Problem 3, Cafe wait times
(i) n = 4+9+12+15+8+2+1 = 51. Σ(f×x) = 4(2)+9(3)+12(4)+15(5)+8(6)+2(7)+1(8) = 8+27+48+75+48+14+8 = 228. Mean = 228 / 51 = 4.5 min (1 d.p.).
(ii) Modal wait time = 5 minutes (highest frequency, f = 15).
(iii) Median position = (51+1)/2 = 26th. Cumulative frequencies: 4, 13, 25, 40, 48, 50, 51. The 26th value falls in the "5 min" class (positions 26-40). Median = 5 minutes.
Problem 4, Landscaping wages
(i) Σ = $12,520. Mean = $12,520 / 10 = $1,252. Median = (5th + 6th) / 2 = ($1,000 + $1,020) / 2 = $1,010. Mode = both $960 and $980 (and $1,020) appear twice, strictly the data is multi-modal; quoting "$960 and $980" is acceptable.
(ii) Quote the median ($1,010). The mean is distorted by the owner's $3,500; the median sits squarely in the worker pay range.

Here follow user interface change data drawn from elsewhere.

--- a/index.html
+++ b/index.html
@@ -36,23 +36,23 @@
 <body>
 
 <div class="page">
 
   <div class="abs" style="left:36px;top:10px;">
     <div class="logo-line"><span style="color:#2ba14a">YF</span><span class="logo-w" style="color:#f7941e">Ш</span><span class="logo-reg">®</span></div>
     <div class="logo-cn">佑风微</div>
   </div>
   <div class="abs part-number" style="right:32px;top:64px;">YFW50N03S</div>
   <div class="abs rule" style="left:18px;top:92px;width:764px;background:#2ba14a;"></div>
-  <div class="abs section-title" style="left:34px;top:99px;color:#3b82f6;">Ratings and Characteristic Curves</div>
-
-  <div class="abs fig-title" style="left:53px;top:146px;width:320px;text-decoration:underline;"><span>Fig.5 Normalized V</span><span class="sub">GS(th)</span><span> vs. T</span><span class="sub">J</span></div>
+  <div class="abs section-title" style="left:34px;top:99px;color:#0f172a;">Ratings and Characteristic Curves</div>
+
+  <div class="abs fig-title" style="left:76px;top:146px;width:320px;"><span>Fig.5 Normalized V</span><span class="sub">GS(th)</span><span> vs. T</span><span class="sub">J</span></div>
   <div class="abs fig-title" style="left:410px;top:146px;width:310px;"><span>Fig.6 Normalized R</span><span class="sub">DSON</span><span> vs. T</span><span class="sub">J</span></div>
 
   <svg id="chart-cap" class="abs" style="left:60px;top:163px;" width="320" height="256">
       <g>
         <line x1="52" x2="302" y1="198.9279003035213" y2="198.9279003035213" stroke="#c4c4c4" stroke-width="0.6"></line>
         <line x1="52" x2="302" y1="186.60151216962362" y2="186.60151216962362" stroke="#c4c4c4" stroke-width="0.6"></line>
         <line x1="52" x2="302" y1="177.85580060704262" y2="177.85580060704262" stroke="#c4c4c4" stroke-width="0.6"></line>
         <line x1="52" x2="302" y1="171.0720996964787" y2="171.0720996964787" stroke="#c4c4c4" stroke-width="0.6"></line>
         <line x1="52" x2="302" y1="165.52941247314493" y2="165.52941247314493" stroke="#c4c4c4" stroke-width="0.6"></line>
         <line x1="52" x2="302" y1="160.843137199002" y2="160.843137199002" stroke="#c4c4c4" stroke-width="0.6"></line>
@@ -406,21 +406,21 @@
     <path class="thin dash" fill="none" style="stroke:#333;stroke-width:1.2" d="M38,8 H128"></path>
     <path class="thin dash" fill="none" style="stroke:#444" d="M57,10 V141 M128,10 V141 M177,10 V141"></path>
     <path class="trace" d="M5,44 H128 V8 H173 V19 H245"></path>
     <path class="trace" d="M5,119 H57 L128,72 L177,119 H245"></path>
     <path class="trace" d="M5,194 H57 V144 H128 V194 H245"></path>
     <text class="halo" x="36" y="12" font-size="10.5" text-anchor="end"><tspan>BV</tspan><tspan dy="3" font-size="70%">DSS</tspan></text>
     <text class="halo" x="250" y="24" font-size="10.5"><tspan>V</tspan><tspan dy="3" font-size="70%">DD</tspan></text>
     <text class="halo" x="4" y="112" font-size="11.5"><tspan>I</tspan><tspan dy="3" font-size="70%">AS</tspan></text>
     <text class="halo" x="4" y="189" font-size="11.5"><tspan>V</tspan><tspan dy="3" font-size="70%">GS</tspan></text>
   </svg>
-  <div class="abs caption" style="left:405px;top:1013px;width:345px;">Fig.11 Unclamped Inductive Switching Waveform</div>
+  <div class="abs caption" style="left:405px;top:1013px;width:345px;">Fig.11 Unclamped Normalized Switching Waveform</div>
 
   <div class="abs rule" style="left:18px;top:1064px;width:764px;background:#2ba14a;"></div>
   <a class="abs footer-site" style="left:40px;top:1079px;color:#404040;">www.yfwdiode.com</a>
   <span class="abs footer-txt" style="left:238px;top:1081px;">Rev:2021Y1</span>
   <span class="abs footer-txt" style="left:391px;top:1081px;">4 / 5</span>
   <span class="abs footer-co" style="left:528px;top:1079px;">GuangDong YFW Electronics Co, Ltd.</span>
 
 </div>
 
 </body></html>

(iii) New Σ = $12,520 − $3,500 = $9,020. New mean = $9,020 / 9 = $1,002.22. Removing the owner dropped the mean by about $250, confirming the mean was being inflated by the outlier.
Problem 5, Grouped retail times
(i) Σf = 8+22+30+15+5 = 80. Σ(f×x) = 8(4.5)+22(14.5)+30(24.5)+15(34.5)+5(44.5) = 36 + 319 + 735 + 517.5 + 222.5 = 1,830. Estimated mean = 1,830 / 80 = 22.9 min.

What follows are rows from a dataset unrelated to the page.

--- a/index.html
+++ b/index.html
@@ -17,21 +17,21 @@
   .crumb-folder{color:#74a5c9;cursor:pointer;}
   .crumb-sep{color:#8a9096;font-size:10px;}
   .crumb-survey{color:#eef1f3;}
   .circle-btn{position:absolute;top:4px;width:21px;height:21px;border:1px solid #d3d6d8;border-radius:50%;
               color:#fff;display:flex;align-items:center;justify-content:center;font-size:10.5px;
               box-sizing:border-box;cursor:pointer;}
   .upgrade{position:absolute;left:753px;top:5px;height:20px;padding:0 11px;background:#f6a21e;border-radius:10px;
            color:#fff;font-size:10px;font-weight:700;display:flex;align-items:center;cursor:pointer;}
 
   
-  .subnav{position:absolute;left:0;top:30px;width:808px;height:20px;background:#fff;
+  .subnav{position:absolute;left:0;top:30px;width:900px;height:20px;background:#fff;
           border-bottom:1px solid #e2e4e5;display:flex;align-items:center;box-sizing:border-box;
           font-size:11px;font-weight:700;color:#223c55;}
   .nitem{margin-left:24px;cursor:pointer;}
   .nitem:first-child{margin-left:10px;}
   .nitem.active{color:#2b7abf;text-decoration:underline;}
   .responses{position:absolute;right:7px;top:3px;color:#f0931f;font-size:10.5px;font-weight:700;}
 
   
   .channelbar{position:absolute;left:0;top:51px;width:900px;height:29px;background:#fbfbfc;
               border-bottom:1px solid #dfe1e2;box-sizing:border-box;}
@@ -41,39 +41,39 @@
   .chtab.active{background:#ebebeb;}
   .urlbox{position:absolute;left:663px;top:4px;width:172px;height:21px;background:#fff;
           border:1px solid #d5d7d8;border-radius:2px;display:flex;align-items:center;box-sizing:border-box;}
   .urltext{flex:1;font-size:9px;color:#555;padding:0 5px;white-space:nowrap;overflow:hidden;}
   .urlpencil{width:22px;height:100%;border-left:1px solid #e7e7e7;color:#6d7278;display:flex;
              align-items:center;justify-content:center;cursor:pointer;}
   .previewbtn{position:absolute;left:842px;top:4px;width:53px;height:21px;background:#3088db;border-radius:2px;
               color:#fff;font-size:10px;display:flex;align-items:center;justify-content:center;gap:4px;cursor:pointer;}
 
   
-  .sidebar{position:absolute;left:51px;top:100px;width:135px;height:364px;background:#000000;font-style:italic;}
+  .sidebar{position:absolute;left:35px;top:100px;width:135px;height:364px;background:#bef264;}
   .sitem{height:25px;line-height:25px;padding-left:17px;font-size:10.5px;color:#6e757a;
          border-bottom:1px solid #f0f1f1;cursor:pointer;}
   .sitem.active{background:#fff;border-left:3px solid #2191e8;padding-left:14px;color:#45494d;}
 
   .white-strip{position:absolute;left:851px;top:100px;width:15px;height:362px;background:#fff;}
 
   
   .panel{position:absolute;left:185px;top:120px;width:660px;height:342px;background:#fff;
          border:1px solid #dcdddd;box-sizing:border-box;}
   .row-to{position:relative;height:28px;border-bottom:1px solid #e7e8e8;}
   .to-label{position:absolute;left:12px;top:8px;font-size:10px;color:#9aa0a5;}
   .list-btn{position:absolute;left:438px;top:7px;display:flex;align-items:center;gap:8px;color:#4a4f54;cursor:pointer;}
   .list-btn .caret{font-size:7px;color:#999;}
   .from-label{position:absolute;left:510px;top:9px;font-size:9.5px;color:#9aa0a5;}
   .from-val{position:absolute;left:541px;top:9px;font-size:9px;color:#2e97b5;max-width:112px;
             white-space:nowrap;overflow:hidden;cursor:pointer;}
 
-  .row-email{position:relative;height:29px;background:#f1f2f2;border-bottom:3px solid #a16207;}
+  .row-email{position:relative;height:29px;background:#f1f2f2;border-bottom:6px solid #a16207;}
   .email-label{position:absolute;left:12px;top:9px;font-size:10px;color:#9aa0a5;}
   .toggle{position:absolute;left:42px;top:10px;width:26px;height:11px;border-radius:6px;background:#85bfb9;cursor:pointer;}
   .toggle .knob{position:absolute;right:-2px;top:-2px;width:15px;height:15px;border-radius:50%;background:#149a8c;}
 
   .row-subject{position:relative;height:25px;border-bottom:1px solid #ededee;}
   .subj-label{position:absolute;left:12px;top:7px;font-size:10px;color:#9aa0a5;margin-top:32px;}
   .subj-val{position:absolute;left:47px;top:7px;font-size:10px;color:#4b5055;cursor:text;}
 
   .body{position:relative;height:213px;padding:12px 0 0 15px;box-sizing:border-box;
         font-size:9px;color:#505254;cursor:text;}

(ii) Modal class = 20 - 29 min (f = 30). Tells the manager that the most common length of stay is about 20-29 min, useful for staffing the floor during the heaviest browsing window.
(iii) It is an estimate because we assumed every customer in a class spent exactly the midpoint time, in reality their times are spread across each class, and the true individual values are not known from the table alone.